Last reviewed: 16 August 2025
Management of a patient with essential thrombocythaemia (ET) and a history of recurrent thrombosis involves:
- Pharmacological cytoreductive therapy: This is recommended for patients at high risk of thrombosis, including those with any history of thrombosis. The first-line cytoreductive drug is usually hydroxycarbamide. Alternatives such as interferon alfa or ruxolitinib may be considered if hydroxycarbamide is contraindicated, not tolerated, or ineffective. In older patients or those with short life expectancy, busulfan may be used if other agents are not tolerated. Treatment is titrated to control platelet counts and reduce thrombotic risk 1,2.
- Antiplatelet therapy: Low-dose aspirin (75 mg daily) is generally prescribed unless contraindicated, to reduce thrombotic risk 1,2.

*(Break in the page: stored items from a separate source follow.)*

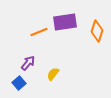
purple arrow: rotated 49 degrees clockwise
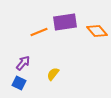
orange diamond: rotated 60 degrees counterclockwise
purple arrow: moved 5 px left
blue square: rotated 24 degrees counterclockwise
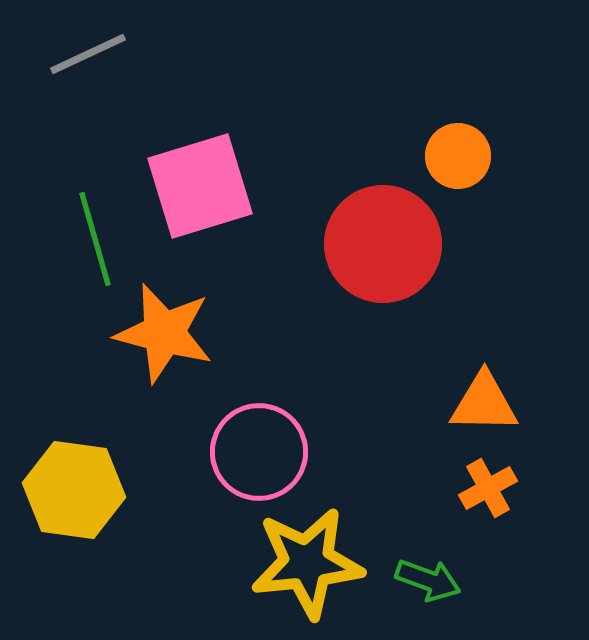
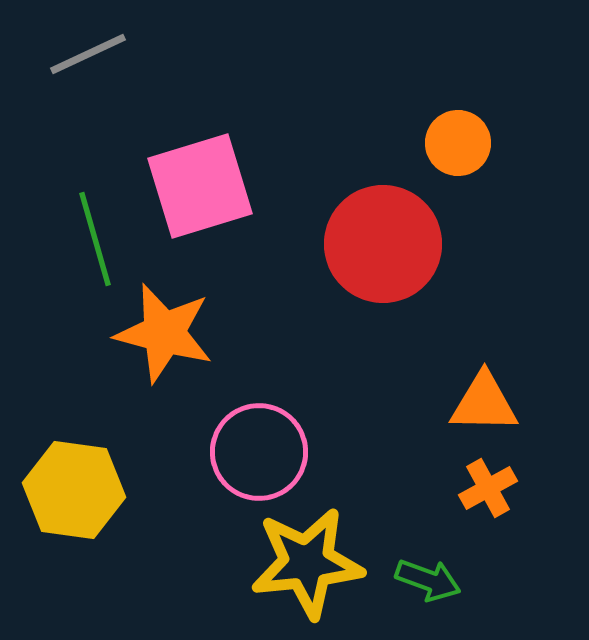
orange circle: moved 13 px up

- Anticoagulation: For patients with recurrent thrombosis, especially venous thromboembolism, long-term anticoagulation should be considered following standard venous thromboembolism management guidelines, including assessment of anticoagulation adherence and adjustment if treatment failure occurs 3.
- Monitoring and supportive care: Regular monitoring of blood counts and symptoms is essential. Cytoreductive therapy may also be considered if white blood cell or platelet counts are abnormally high, thrombosis or bleeding occurs, or there is evidence of disease progression 1,2.
- Specialist referral: Management should be coordinated with haematology specialists experienced in myeloproliferative neoplasms to optimize therapy and monitor for complications.